» WHAT TO DO
Transcribe the data exactly, omitting whatever pictures it holds.

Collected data
________
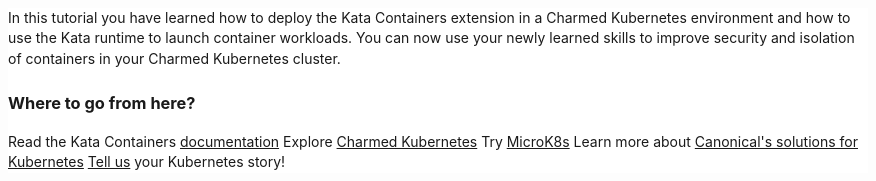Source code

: In this tutorial you have learned how to deploy the Kata Containers extension in a Charmed Kubernetes environment and how to use the Kata runtime to launch container workloads. You can now use your newly learned skills to improve security and isolation of containers in your Charmed Kubernetes cluster.

### Where to go from here?

Read the Kata Containers [documentation][kata_documentation]
Explore [Charmed Kubernetes][kubernetes_charmed]
Try [MicroK8s][kubernetes_microk8s]
Learn more about [Canonical's solutions for Kubernetes][kubernetes_canonical]
[Tell us][contact] your Kubernetes story!


[contact]: https://ubuntu.com/kubernetes#get-in-touch
[juju]: https://jaas.ai/
[kata_containers]: https://katacontainers.io/
[kata_documentation]: https://katacontainers.io/docs/
[kubectl]: https://snapcraft.io/kubectl
[kubernetes_canonical]: https://ubuntu.com/kubernetes
[kubernetes_charmed]: https://jaas.ai/kubernetes
[kubernetes_charmed_tutorial]: https://tutorials.ubuntu.com/tutorial/get-started-charmed-kubernetes#0
[kubernetes_core]: https://jaas.ai/kubernetes-core/bundle
[kubernetes_microk8s]: https://microk8s.io/
[kubernetes_upstream]: https://kubernetes.io/
[maas]: https://jaas.ai/docs/maas-cloud
[vmware]: https://jaas.ai/docs/vsphere-cloud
________
» TASK RESPONSE
Source code

: In this tutorial you have learned how to deploy the Kata Containers extension in a Charmed Kubernetes environment and how to use the Kata runtime to launch container workloads. You can now use your newly learned skills to improve security and isolation of containers in your Charmed Kubernetes cluster.

### Where to go from here?

Read the Kata Containers [documentation][kata_documentation]
Explore [Charmed Kubernetes][kubernetes_charmed]
Try [MicroK8s][kubernetes_microk8s]
Learn more about [Canonical's solutions for Kubernetes][kubernetes_canonical]
[Tell us][contact] your Kubernetes story!


[contact]: https://ubuntu.com/kubernetes#get-in-touch
[juju]: https://jaas.ai/
[kata_containers]: https://katacontainers.io/
[kata_documentation]: https://katacontainers.io/docs/
[kubectl]: https://snapcraft.io/kubectl
[kubernetes_canonical]: https://ubuntu.com/kubernetes
[kubernetes_charmed]: https://jaas.ai/kubernetes
[kubernetes_charmed_tutorial]: https://tutorials.ubuntu.com/tutorial/get-started-charmed-kubernetes#0
[kubernetes_core]: https://jaas.ai/kubernetes-core/bundle
[kubernetes_microk8s]: https://microk8s.io/
[kubernetes_upstream]: https://kubernetes.io/
[maas]: https://jaas.ai/docs/maas-cloud
[vmware]: https://jaas.ai/docs/vsphere-cloud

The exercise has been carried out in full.